*** READING PASSAGE ***
FOR: Release at 8:30 a.m.                         CONTACT:  Paul D. Yared
Wednesday, July 1, 1998                                     (616) 956-3558


                      FOREMOST CORPORATION OF AMERICA
                        REINCORPORATES IN MICHIGAN


GRAND RAPIDS, Michigan - July 1, 1998 - Foremost Corporation of America

(NYSE: FOM) changed its state of incorporation from Delaware to Michigan

yesterday, June 30, 1998.  The reincorporation was accomplished through the

merger of Foremost Corporation of America into its wholly owned Michigan

subsidiary, Foremost-Michigan Corporation.



The Foremost Corporation of America Board of Directors approved the merger

on February 23, 1998, shareholders voted their approval at the

corporation's annual meeting on April 30, 1998.
*** End of READING PASSAGE ***
*** RECORDS ***
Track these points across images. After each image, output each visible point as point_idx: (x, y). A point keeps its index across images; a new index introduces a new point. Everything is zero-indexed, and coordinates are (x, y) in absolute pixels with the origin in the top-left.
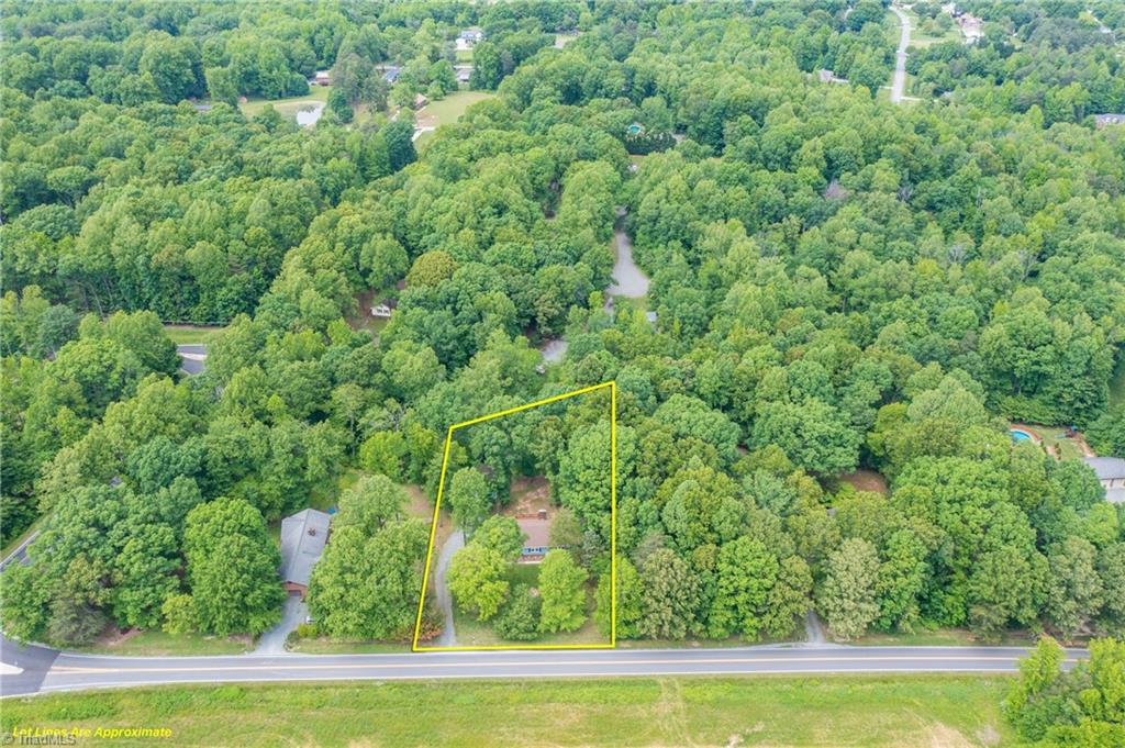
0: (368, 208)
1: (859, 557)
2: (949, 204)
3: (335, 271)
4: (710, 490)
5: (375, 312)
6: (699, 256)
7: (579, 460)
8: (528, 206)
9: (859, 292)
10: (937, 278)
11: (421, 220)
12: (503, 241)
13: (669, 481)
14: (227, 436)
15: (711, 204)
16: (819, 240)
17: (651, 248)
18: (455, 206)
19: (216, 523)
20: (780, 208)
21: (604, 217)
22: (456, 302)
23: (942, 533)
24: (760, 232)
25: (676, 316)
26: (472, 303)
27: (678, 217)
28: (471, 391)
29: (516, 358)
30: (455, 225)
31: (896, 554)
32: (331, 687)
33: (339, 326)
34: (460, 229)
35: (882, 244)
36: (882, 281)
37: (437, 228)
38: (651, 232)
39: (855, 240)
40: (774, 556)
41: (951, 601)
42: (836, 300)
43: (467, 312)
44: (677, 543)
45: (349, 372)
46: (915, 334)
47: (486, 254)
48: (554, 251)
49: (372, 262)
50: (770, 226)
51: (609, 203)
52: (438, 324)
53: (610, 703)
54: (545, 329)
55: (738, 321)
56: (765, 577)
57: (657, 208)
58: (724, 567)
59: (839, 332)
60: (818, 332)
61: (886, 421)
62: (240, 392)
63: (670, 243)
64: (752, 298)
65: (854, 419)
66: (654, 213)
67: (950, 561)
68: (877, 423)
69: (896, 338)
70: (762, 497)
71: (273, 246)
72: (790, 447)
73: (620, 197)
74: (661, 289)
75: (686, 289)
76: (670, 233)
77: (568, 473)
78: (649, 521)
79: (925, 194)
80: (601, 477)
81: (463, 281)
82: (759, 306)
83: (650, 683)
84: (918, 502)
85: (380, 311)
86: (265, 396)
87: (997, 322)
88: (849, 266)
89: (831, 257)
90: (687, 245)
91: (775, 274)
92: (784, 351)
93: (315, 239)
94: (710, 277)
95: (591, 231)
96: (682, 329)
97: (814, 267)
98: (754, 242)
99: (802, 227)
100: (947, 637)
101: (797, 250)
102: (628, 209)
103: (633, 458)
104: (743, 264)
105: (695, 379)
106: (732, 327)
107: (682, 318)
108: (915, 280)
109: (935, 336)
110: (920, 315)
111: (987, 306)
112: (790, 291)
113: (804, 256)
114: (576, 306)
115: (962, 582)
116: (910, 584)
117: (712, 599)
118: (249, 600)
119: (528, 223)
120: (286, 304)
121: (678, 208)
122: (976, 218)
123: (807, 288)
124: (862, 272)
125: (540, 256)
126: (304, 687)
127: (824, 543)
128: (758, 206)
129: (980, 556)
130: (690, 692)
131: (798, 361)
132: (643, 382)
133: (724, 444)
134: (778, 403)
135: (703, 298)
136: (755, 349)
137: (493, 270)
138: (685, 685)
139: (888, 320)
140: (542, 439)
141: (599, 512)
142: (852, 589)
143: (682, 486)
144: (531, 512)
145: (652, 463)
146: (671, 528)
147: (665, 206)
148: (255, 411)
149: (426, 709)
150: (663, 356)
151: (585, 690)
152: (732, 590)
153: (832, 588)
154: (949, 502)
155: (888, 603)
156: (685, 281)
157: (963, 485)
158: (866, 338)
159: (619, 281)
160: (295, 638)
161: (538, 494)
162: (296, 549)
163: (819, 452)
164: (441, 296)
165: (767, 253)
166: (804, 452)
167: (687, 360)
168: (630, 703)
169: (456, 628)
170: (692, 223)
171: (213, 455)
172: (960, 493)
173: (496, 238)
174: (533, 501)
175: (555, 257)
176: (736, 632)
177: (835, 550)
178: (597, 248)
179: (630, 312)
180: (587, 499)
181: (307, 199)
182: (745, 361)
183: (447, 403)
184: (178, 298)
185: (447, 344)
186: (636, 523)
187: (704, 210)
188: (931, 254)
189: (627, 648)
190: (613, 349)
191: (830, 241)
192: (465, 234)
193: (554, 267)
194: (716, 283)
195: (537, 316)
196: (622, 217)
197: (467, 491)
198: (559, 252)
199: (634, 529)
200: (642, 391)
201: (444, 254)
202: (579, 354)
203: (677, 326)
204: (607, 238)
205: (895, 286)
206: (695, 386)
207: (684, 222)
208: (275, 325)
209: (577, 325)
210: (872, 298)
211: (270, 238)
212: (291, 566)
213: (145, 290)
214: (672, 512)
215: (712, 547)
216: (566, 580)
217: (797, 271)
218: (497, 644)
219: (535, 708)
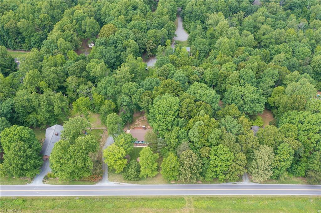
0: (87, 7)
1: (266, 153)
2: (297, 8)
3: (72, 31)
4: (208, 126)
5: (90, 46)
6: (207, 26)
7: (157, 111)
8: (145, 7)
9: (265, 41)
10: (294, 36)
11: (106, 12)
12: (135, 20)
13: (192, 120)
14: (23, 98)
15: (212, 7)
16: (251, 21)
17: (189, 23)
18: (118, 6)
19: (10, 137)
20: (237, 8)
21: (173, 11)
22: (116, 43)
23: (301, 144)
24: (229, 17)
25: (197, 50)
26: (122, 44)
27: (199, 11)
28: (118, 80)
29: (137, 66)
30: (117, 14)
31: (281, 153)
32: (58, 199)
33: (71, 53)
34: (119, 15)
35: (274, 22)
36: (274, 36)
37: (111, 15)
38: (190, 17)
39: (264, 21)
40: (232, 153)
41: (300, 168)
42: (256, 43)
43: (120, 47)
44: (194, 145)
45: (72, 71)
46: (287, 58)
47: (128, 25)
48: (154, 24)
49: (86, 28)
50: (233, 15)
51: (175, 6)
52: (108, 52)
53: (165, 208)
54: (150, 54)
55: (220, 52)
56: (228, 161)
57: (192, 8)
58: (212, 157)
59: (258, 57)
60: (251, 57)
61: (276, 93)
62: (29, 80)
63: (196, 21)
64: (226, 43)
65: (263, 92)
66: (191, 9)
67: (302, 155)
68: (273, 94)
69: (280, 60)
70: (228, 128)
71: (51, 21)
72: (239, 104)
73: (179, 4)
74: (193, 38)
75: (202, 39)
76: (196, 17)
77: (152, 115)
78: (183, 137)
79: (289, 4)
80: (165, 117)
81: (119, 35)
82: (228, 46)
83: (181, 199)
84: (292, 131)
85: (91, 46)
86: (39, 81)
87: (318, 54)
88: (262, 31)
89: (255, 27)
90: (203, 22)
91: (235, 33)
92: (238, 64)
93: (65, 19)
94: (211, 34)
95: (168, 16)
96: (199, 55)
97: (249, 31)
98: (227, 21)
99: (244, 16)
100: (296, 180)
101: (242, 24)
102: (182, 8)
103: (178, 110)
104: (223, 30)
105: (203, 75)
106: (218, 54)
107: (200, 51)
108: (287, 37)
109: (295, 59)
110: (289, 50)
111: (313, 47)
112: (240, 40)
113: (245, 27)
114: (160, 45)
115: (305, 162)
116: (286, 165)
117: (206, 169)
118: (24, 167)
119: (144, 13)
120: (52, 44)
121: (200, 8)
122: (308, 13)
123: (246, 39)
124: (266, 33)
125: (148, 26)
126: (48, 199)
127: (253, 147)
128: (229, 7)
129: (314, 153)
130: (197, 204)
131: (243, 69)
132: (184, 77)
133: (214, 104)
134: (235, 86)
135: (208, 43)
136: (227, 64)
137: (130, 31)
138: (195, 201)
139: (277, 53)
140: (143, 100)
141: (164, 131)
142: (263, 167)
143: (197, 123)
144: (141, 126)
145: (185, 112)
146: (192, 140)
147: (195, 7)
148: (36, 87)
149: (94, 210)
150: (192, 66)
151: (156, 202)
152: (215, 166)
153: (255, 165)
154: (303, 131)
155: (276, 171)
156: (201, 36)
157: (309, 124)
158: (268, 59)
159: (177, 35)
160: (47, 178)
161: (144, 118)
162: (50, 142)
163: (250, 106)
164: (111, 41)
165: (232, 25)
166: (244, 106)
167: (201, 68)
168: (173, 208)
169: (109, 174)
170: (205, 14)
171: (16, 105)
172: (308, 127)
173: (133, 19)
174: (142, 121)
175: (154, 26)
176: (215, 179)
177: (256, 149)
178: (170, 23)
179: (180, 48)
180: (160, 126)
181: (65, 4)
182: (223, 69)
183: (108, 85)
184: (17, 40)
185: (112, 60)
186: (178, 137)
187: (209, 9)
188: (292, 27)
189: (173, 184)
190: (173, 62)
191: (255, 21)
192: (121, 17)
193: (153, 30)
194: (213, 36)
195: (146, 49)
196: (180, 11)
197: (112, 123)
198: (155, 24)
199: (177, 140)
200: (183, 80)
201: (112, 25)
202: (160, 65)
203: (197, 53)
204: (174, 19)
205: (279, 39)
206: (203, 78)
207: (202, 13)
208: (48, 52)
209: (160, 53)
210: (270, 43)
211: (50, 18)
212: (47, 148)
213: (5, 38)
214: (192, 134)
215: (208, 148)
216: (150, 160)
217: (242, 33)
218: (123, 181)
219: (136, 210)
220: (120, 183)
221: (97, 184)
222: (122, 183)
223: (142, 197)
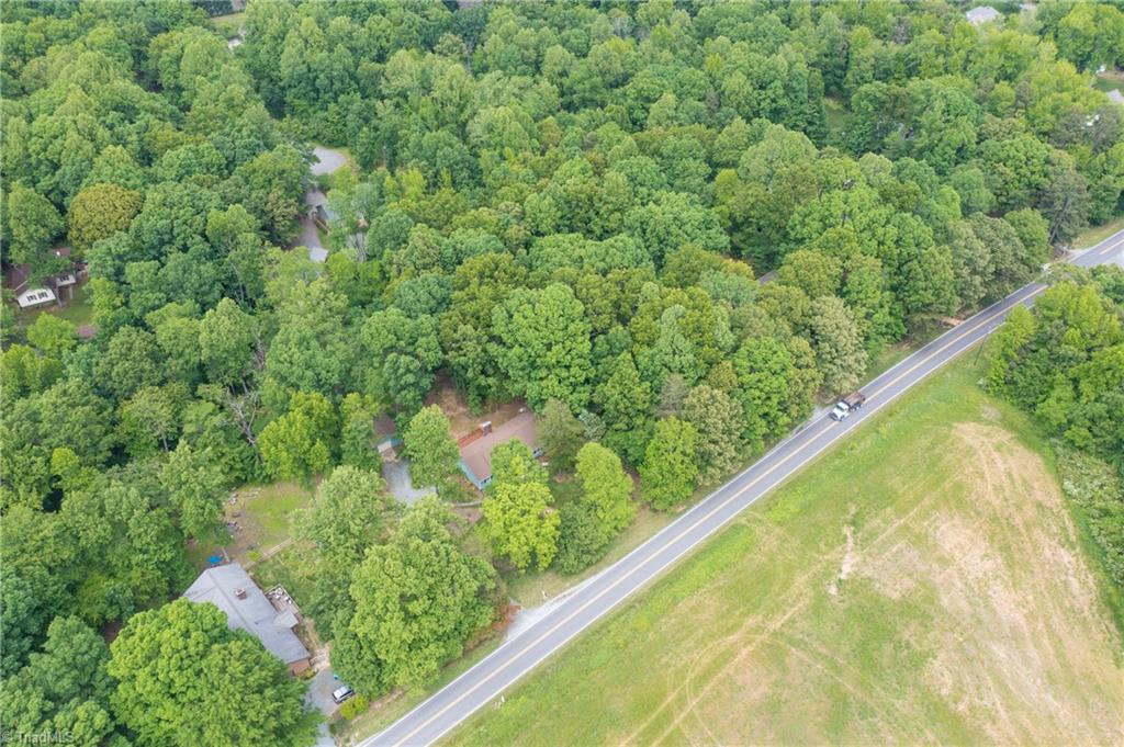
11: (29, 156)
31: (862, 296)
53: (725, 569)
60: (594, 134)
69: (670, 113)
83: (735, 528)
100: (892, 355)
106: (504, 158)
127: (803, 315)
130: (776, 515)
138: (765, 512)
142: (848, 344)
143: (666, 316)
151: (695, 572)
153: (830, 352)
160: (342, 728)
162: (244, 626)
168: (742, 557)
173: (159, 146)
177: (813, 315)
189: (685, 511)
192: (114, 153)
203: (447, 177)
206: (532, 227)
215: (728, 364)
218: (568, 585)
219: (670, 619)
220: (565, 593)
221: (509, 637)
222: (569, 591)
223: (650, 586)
*** End of RECORDS ***
■ TASKS:
1. Write out the stretch of the press release from "yesterday, June 30, 1998." through "subsidiary, Foremost-Michigan Corporation.".
2. Translate this sentence from the press release into Spanish: "The reincorporation was accomplished through the merger of Foremost Corporation of America into its wholly owned Michigan subsidiary, Foremost-Michigan Corporation."
The rows have no connection to the press release.

■ SOLUTIONS IN ORDER:
1.
yesterday, June 30, 1998.  The reincorporation was accomplished through the

merger of Foremost Corporation of America into its wholly owned Michigan

subsidiary, Foremost-Michigan Corporation.

2. La reincorporación se llevó a cabo mediante la fusión de Foremost Corporation of America en su subsidiaria de Michigan de propiedad absoluta, Foremost-Michigan Corporation.